DEWC Services, in collaboration with the University of Adelaide and Defence Trailblazer, is leading a research initiative into Hybrid Moving Target Defence (MTD) for container-based cloud environments, using Reinforcement Learning (RL) to create an AI-driven cyber defence system that adapts to evolving threats.
As cyber threats grow more complex, traditional static defences are no longer enough. MTD disrupts attacks by continuously altering the attack surface, making it harder for hackers to penetrate systems.
Current MTD models face challenges in scalability, cost, and real-world application. This project aims to address those issues by integrating RL, allowing for more intelligent and adaptive defence systems.
Dr Tim McKay from DEWC Services explained, “Integrating RL into Hybrid MTD improves security by enabling AI-driven optimization of MTD configurations.”
The research aims to optimize MTD deployment, ensure smooth integration with existing security systems, and develop cost-effective solutions for long-term national security. The team will test the strategies in real-world, high-risk scenarios.

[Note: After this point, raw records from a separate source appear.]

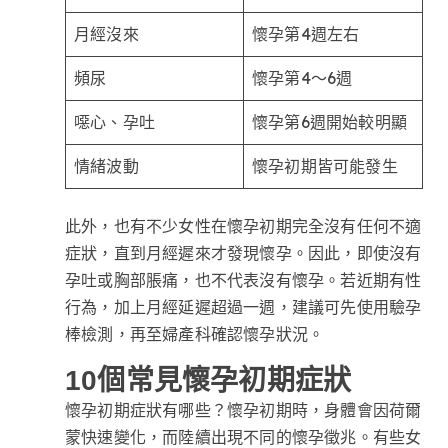
月經沒來
懷孕第4週左右
頻尿
懷孕第4～6週
噁心、孕吐
懷孕第6週開始較明顯
情緒波動
懷孕初期皆可能發生
此外，也有不少女性在懷孕初期完全沒有任何不適
症狀，直到月經遲來才發現懷孕。因此，即使沒有
孕吐或胸部脹痛，也不代表沒有懷孕。若近期有性
行為，加上月經延遲超過一週，建議可先使用驗孕
棒檢測，再至婦產科確認懷孕狀況。
10個常見懷孕初期症狀
懷孕初期症狀有哪些？懷孕初期時，身體會因荷爾
蒙快速變化，而陸續出現不同的懷孕徵兆。有些女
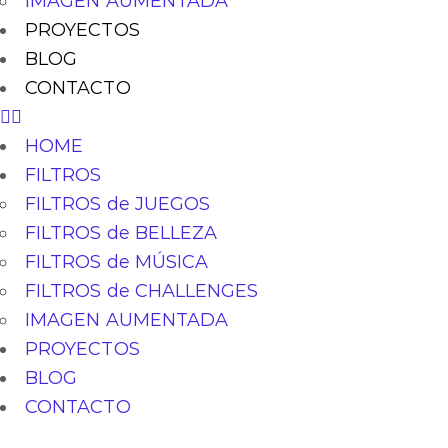
IMAGEN AUMENTADA
PROYECTOS
BLOG
CONTACTO
HOME
FILTROS
FILTROS de JUEGOS
FILTROS de BELLEZA
FILTROS de MÚSICA
FILTROS de CHALLENGES
IMAGEN AUMENTADA
PROYECTOS
BLOG
CONTACTO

Associate Professor Claudia Szabo from the University of Adelaide added, “This research will help enhance cyber defence adaptability and efficiency.”

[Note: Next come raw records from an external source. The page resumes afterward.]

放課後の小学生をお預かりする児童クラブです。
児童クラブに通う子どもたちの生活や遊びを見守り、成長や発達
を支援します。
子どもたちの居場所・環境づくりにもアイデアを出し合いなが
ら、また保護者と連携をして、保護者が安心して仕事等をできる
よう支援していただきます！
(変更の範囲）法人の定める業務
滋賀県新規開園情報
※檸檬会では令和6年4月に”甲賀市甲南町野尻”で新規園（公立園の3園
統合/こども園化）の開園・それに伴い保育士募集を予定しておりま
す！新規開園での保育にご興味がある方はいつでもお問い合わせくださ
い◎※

DEWC Services will present their findings at the DTECH25 online conference on 18 March, showcasing how RL-powered Hybrid MTD can improve cloud security.
Dr Sanjay Mazumdar, Defence Trailblazer Executive Director, highlighted the project’s importance in advancing AI-driven defence solutions for national security. The team will also develop a prototype to demonstrate Hybrid MTD in real-world defence applications.